Data descriptor

In computing, a data descriptor is a structure containing information that describes data.

Data descriptors may be used in compilers,[1] as a software structure at run time in languages like Ada[2] or PL/I, or as a hardware structure in some computers such as Burroughs large systems with their descriptors.

Data descriptors are typically used at run-time to pass argument information to called subroutines. OpenVMS[3] and Multics[4] have system-wide language-independent standards for argument descriptors.

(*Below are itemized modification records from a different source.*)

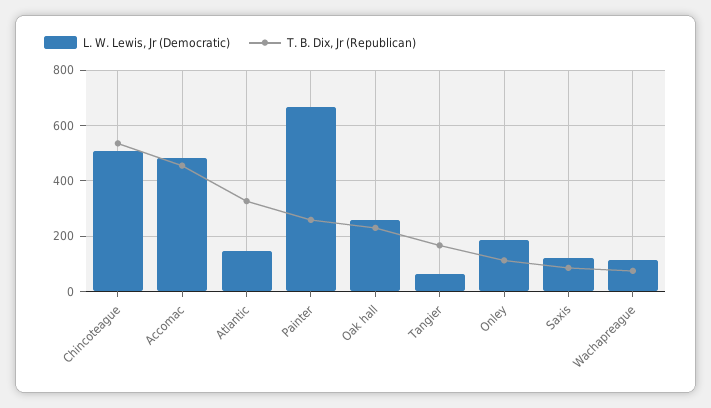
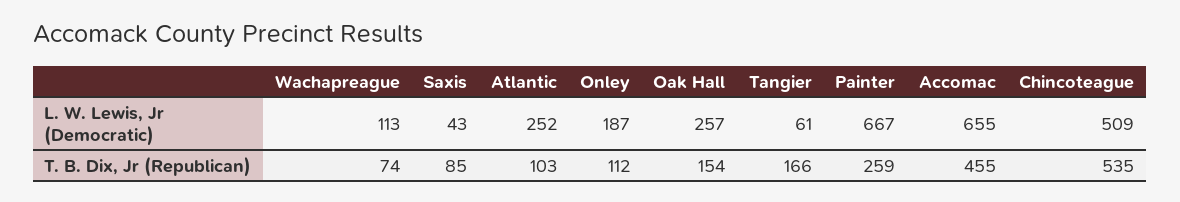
  {
    "L. W. Lewis, Jr (Democratic)": {
      "Chincoteague": 509,
-     "Accomac": 475,
+     "Accomac": 655,
-     "Atlantic": 150,
+     "Atlantic": 252,
      "Painter": 667,
      "Oak hall": 257,
      "Tangier": 61,
      "Onley": 187,
-     "Saxis": 125,
+     "Saxis": 43,
      "Wachapreague": 113
    },
    "T. B. Dix, Jr (Republican)": {
      "Chincoteague": 535,
      "Accomac": 455,
-     "Atlantic": 325,
+     "Atlantic": 103,
      "Painter": 259,
-     "Oak hall": 225,
+     "Oak hall": 154,
      "Tangier": 166,
      "Onley": 112,
      "Saxis": 85,
      "Wachapreague": 74
    }
  }

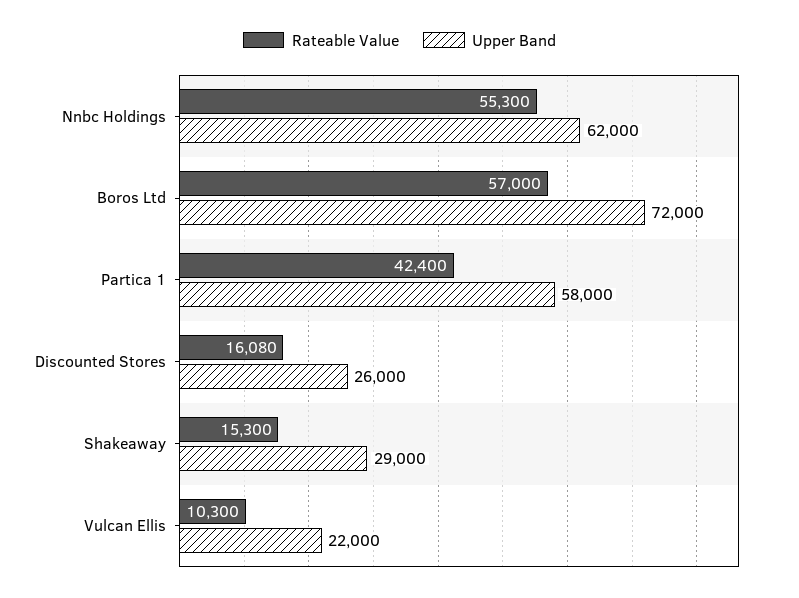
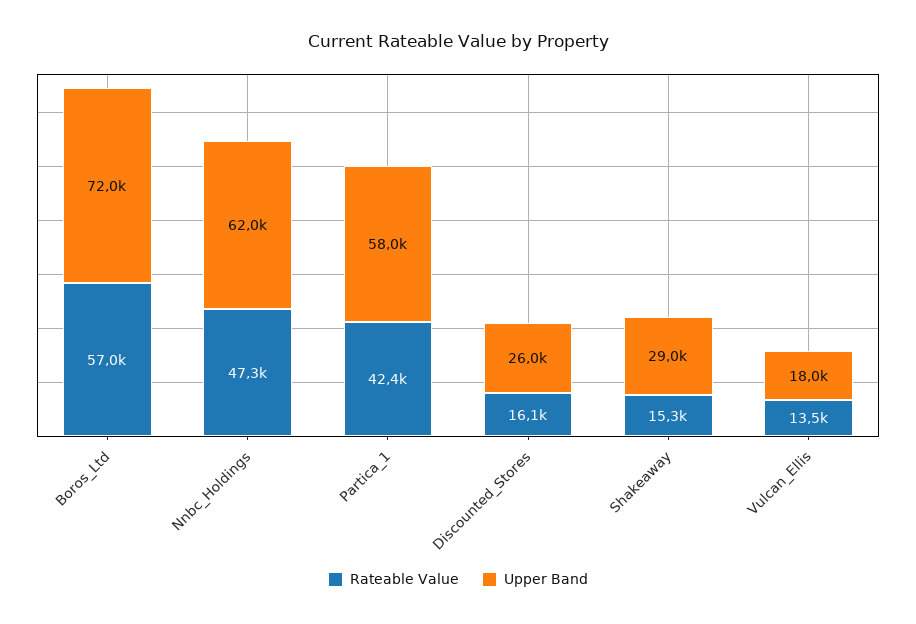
  {
    "Rateable Value": {
-     "Nnbc Holdings": 55300,
+     "Nnbc Holdings": 47300,
      "Boros Ltd": 57000,
      "Partica 1": 42400,
      "Discounted Stores": 16080,
      "Shakeaway": 15300,
-     "Vulcan Ellis": 10300
+     "Vulcan Ellis": 13500
    },
    "Upper Band": {
      "Nnbc Holdings": 62000,
      "Boros Ltd": 72000,
      "Partica 1": 58000,
      "Discounted Stores": 26000,
      "Shakeaway": 29000,
-     "Vulcan Ellis": 22000
+     "Vulcan Ellis": 18000
    }
  }

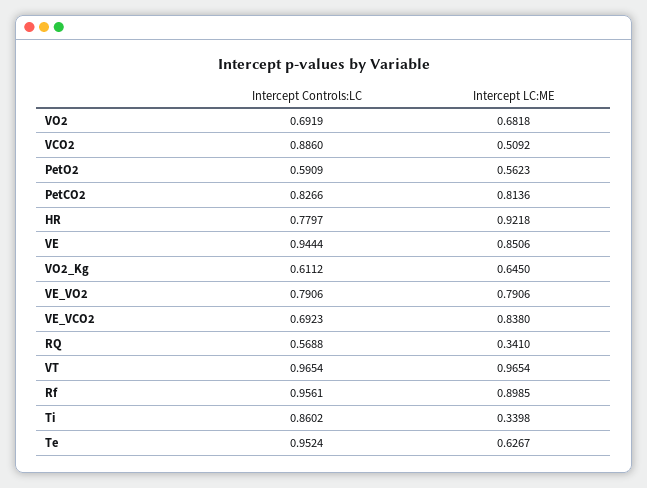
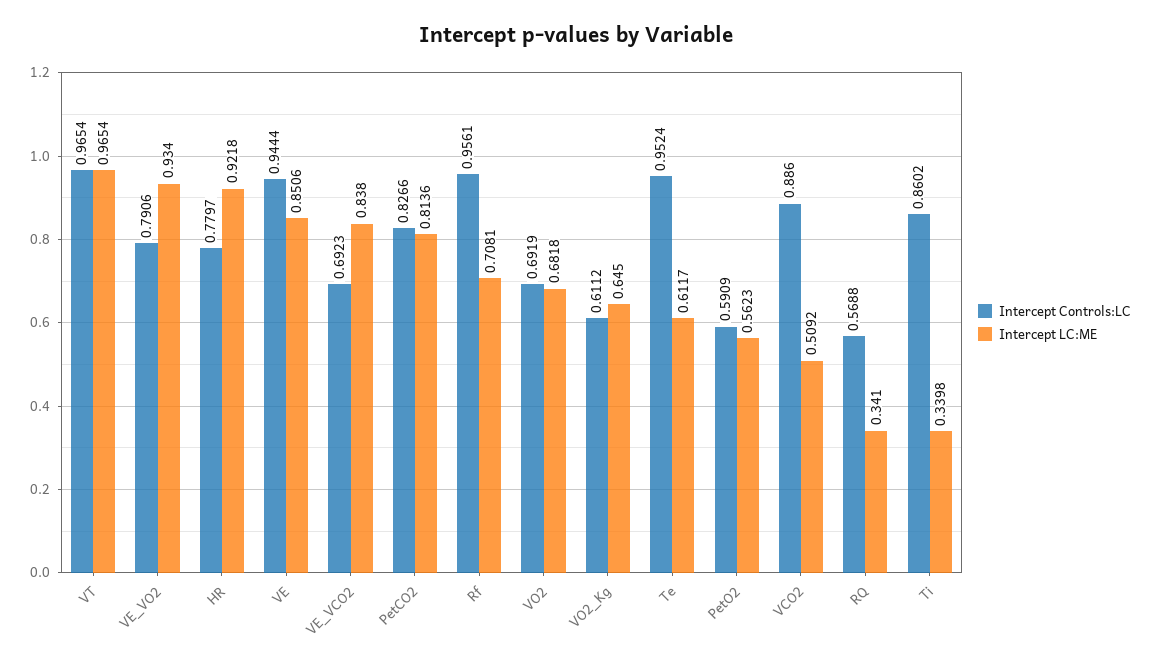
  {
    "Intercept Controls:LC": {
      "VO2": 0.6919,
      "VCO2": 0.886,
      "PetO2": 0.5909,
      "PetCO2": 0.8266,
      "HR": 0.7797,
      "VE": 0.9444,
      "VO2_Kg": 0.6112,
      "VE_VO2": 0.7906,
      "VE_VCO2": 0.6923,
      "RQ": 0.5688,
      "VT": 0.9654,
      "Rf": 0.9561,
      "Ti": 0.8602,
      "Te": 0.9524
    },
    "Intercept LC:ME": {
      "VO2": 0.6818,
      "VCO2": 0.5092,
      "PetO2": 0.5623,
      "PetCO2": 0.8136,
      "HR": 0.9218,
      "VE": 0.8506,
      "VO2_Kg": 0.645,
-     "VE_VO2": 0.7906,
+     "VE_VO2": 0.934,
      "VE_VCO2": 0.838,
      "RQ": 0.341,
      "VT": 0.9654,
-     "Rf": 0.8985,
+     "Rf": 0.7081,
      "Ti": 0.3398,
-     "Te": 0.6267
+     "Te": 0.6117
    }
  }

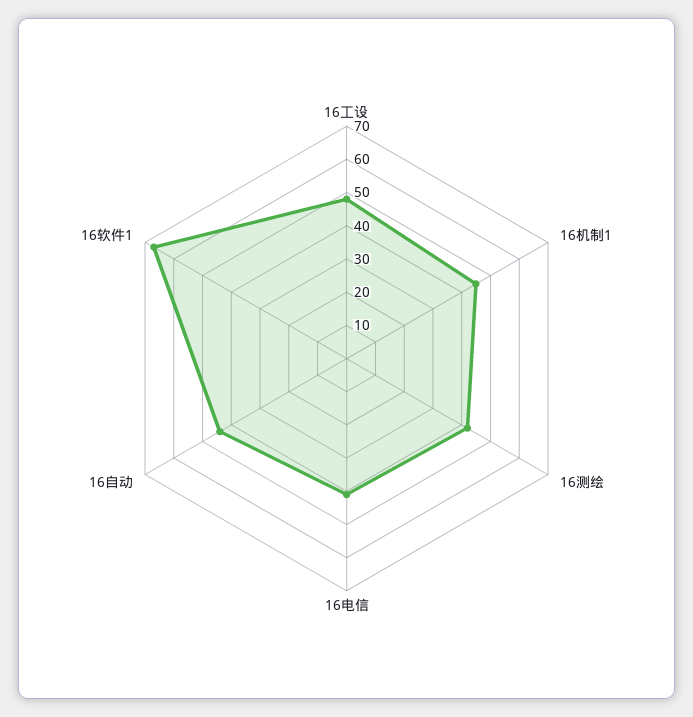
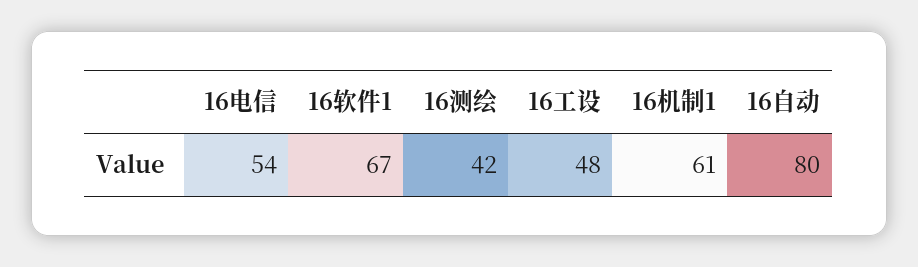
  {
    "16工设": 48,
-   "16机制1": 45,
+   "16机制1": 61,
    "16测绘": 42,
-   "16电信": 40,
+   "16电信": 54,
-   "16自动": 45,
+   "16自动": 80,
    "16软件1": 67
  }

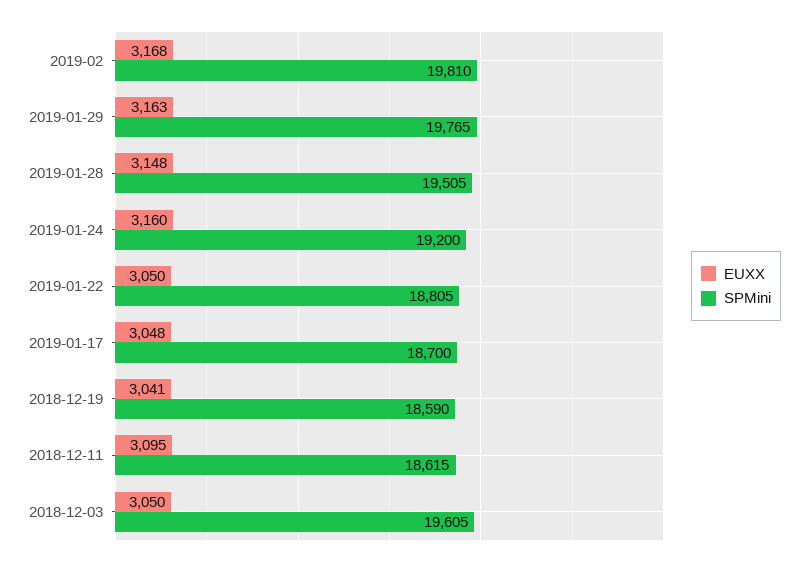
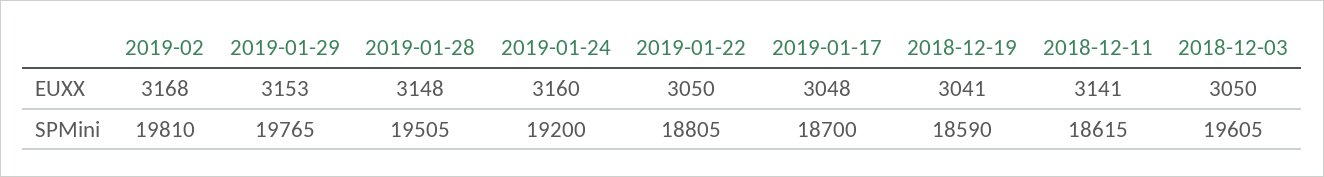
  {
    "EUXX": {
      "2019-02": 3168,
-     "2019-01-29": 3163,
+     "2019-01-29": 3153,
      "2019-01-28": 3148,
      "2019-01-24": 3160,
      "2019-01-22": 3050,
      "2019-01-17": 3048,
      "2018-12-19": 3041,
-     "2018-12-11": 3095,
+     "2018-12-11": 3141,
      "2018-12-03": 3050
    },
    "SPMini": {
      "2019-02": 19810,
      "2019-01-29": 19765,
      "2019-01-28": 19505,
      "2019-01-24": 19200,
      "2019-01-22": 18805,
      "2019-01-17": 18700,
      "2018-12-19": 18590,
      "2018-12-11": 18615,
      "2018-12-03": 19605
    }
  }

Descriptors are also used to hold information about data that is only fully known at run-time, such as a dynamically allocated array.

  1. ^ Holt, Richard C. (July 1987). "Data descriptors: a compile-time model of data and addressing". ACM Transactions on Programming Languages and Systems. 9 (3): 367–389. doi:10.1145/24039.24051.
  2. ^ Schonberg, Ed. "Ada Compared with C++". The Advantages of Ada 95. Retrieved January 15, 2013.
  3. ^ Hewlett-Packard. "Chapter 7 OpenVMS Argument Descriptors". HP OpenVMS Systems Documentation. Retrieved July 11, 2020.
  4. ^ Honeywell, Inc. (1979). Multics Programmers' Manual – Subsystem Writers' Guide (PDF). pp. 2–13-2–18.